Além do MPF, a Comissão de Fiscalização e Controle da Câmara dos Deputados aprovou ontem proposta do deputado Bruno Araújo (PSDB-PE) para investigar o processo de concessão da usina de Jirau. Segundo o deputado, o foco da análise da comissão será a mudança do local de construção da usina. "Queremos saber se o edital foi respeitado ou não", disse ele.

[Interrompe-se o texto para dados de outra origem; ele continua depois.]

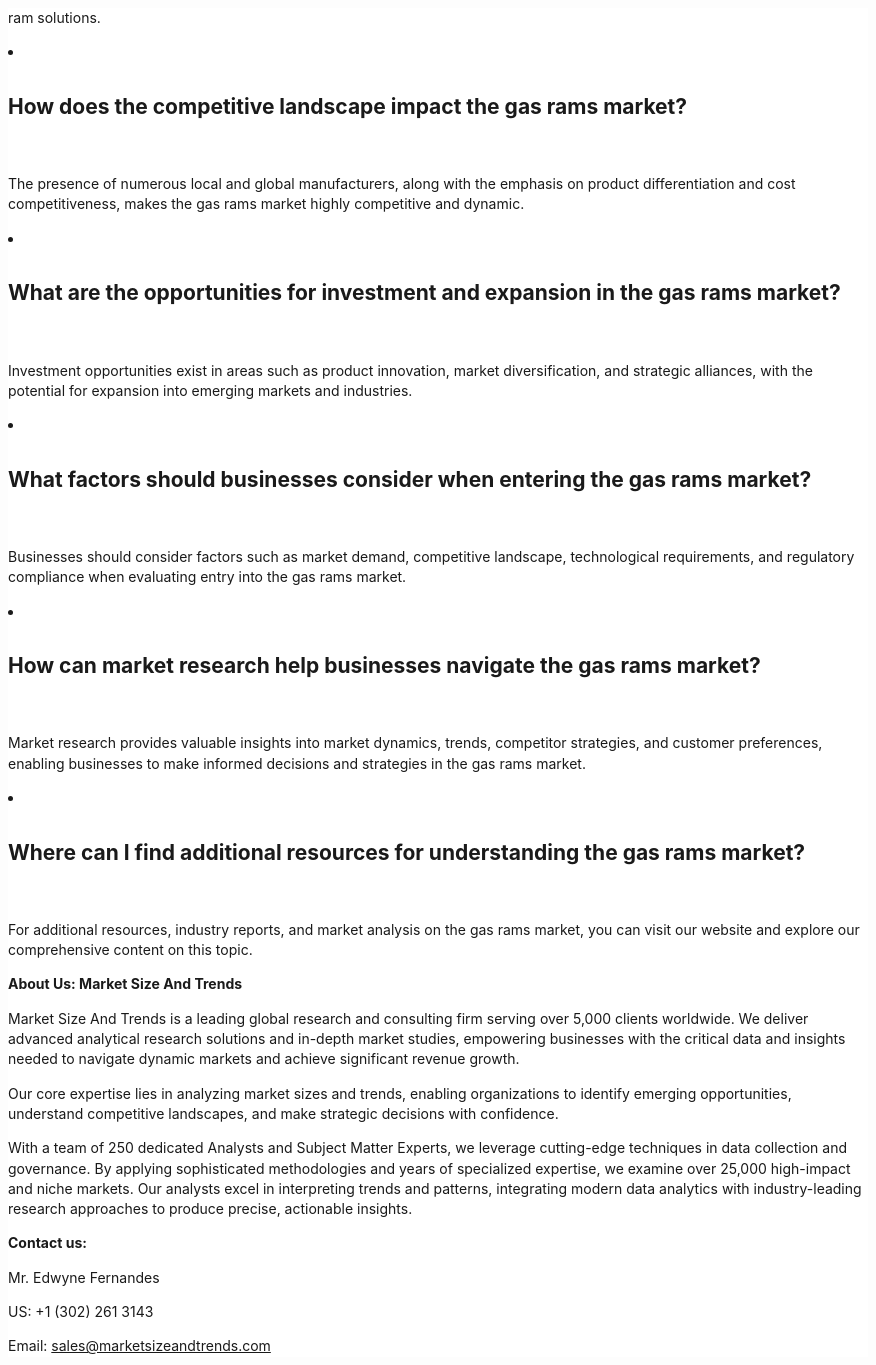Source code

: ram solutions.</p> </li> <li> <h2>How does the competitive landscape impact the gas rams market?</h2> <p>&nbsp;</p><p>The presence of numerous local and global manufacturers, along with the emphasis on product differentiation and cost competitiveness, makes the gas rams market highly competitive and dynamic.</p> </li> <li> <h2>What are the opportunities for investment and expansion in the gas rams market?</h2> <p>&nbsp;</p><p>Investment opportunities exist in areas such as product innovation, market diversification, and strategic alliances, with the potential for expansion into emerging markets and industries.</p> </li> <li> <h2>What factors should businesses consider when entering the gas rams market?</h2> <p>&nbsp;</p><p>Businesses should consider factors such as market demand, competitive landscape, technological requirements, and regulatory compliance when evaluating entry into the gas rams market.</p> </li> <li> <h2>How can market research help businesses navigate the gas rams market?</h2> <p>&nbsp;</p><p>Market research provides valuable insights into market dynamics, trends, competitor strategies, and customer preferences, enabling businesses to make informed decisions and strategies in the gas rams market.</p> </li> <li> <h2>Where can I find additional resources for understanding the gas rams market?</h2> <p>&nbsp;</p><p>For additional resources, industry reports, and market analysis on the gas rams market, you can visit our website and explore our comprehensive content on this topic.</p> </li> </ol></body></html></p><p><strong>About Us:&nbsp;Market Size And Trends</strong></p><p>Market Size And Trends&nbsp;is a leading global research and consulting firm serving over 5,000 clients worldwide. We deliver advanced analytical research solutions and in-depth market studies, empowering businesses with the critical data and insights needed to navigate dynamic markets and achieve significant revenue growth.</p><p>Our core expertise lies in analyzing market sizes and trends, enabling organizations to identify emerging opportunities, understand competitive landscapes, and make strategic decisions with confidence.</p><p>With a team of 250 dedicated Analysts and Subject Matter Experts, we leverage cutting-edge techniques in data collection and governance. By applying sophisticated methodologies and years of specialized expertise, we examine over 25,000 high-impact and niche markets. Our analysts excel in interpreting trends and patterns, integrating modern data analytics with industry-leading research approaches to produce precise, actionable insights.</p><p><strong>Contact us:</strong></p><p>Mr. Edwyne Fernandes</p><p>US: +1 (302) 261 3143</p><p>Email: <a href="mailto:sales@marketsizeandtrends.com">sales@marketsizeandtrends.com</a>&nbsp;</p>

Questionado sobre o fato de a licença ser parcial e se havia sido pressionado, Minc disse que "não houve açodamento" no processo de licenciamento da usina. O ministro também fez questão de dizer que o ministério e o Ibama não entraram na guerra entre a Suez e a Odebrecht. Minc antecipou que o consórcio responsável pela usina terá de investir R$ 36 milhões em obras de habitação em Porto Velho (RO), apoiar planos de prevenção de algumas espécies ameaçadas da região, como a onça-pintada, o boto vermelho e o gato maracajá.

Uma fonte do setor avaliou que, mesmo com a licença, o consórcio não tem condições técnicas de tocar agora a obra, porque as chuvas não permitirão. Procurado, o consórcio Enersus afirmou que tem condições de começar as obras agora e já dispõe de 100 máquinas na região do futuro canteiro e de cerca de 300 pessoas contratadas para começar o trabalho.